Par ailleurs, l’Anah, les collectivités territoriales et leurs établissements publics et, le cas échéant, tout autre organisme public ou privé pourront créer, par convention, des fonds locaux de réhabilitation de l’habitat privé regroupant leurs financements pour conduire des opérations de réhabilitation de l’habitat privé. En matière d’urbanisme, la présence de l’Etat est renforcée. Le programme local de l’habitat sera désormais plus détaillé, et les pouvoirs du préfet renforcés : celui-ci peut exiger des modifications s’il estime le Programme local de l’habitat (PLH) inadapté aux besoins. Les Plans locaux d’urbanismes (PLU) devront désormais impérativement intégrer les objectifs des PLH. Par ailleurs le préfet pourra exercer le droit de préemption en lieu et place des communes en constat de carence au regard de la loi SRU, pour réaliser des projets de logements sociaux.

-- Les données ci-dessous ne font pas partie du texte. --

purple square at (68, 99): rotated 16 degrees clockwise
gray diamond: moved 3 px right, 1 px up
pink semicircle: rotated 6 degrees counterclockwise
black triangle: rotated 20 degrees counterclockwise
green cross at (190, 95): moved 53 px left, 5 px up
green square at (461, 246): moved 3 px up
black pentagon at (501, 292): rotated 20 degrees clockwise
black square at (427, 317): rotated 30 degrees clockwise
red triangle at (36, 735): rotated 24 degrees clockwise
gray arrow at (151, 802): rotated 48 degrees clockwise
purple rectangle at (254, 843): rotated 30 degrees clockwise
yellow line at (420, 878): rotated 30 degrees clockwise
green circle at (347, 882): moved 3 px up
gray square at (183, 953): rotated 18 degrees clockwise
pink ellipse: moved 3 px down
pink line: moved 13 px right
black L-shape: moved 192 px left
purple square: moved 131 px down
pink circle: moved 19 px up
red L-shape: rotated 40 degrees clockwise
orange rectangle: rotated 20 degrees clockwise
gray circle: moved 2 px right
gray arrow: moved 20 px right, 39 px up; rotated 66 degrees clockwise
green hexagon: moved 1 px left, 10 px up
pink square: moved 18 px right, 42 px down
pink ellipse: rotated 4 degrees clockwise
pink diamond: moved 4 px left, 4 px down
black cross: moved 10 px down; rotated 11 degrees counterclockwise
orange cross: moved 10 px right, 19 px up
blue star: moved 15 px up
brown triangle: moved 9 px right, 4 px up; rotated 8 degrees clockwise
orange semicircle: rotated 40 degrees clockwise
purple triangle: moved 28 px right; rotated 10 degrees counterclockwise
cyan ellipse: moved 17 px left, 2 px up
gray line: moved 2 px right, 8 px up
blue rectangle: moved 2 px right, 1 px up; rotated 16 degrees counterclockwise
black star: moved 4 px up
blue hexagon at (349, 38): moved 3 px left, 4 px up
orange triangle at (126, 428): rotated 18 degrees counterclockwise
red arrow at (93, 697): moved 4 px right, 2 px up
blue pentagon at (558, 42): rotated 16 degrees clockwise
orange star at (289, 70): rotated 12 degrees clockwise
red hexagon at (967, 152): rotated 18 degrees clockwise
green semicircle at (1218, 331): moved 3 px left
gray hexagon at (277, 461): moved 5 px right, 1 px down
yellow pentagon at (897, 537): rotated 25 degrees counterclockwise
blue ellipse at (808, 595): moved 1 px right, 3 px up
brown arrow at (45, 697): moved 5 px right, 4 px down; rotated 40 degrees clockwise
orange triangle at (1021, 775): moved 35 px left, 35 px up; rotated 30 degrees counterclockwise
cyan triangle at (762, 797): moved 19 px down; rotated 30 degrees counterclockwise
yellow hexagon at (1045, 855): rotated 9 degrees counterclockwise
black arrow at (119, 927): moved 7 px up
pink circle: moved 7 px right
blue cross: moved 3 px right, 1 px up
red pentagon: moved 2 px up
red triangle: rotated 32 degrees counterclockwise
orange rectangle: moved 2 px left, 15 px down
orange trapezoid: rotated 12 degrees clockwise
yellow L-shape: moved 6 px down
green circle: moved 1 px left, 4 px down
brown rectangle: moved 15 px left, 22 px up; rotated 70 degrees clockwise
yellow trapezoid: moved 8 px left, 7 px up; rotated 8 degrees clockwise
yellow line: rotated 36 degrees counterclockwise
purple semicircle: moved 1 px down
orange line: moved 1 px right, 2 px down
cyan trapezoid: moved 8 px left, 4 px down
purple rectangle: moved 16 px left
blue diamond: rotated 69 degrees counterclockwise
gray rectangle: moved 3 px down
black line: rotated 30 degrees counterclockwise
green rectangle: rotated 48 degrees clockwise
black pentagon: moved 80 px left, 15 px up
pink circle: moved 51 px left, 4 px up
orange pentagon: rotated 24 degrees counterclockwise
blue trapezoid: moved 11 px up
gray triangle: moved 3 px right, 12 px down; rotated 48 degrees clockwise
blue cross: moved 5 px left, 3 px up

Des dispositions contradictoires
Quelques dispositions ont particulièrement aiguisé la colère des associations, comme l’article 19 qui réduit de 3 ans à un an le délai d’expulsion qui peut être accordé par le juge aux ménages en grandes difficultés. «Cette disposition est en totale contradiction avec la loi sur le Droit au logement opposable qui désigne justement parmi les ménages prioritaires, ceux qui sont menacés d’expulsion. Alors que les chiffres des expulsions s’envolent le projet de loi préfère jouer la carte répressive plutôt que de renforcer le volet préventif», s’indigne à ce sujet le Collectif des associations unies pour une nouvelle politique du logement.

Autre sujet d’indignation, la réduction du montant des astreintes auxquelles l’Etat peut être condamné en cas de non respect de ses obligations dans le cadre du droit au logement opposable. Enfin, les obligations des collectivités vis-à-vis des politiques d’hébergement sont renforcées, puisque la loi fixe un nombre minimum de places d’hébergement par commune, avec un prélèvement opéré chez celles ne respectant pas leurs obligations, à compter du 1er janvier 2010.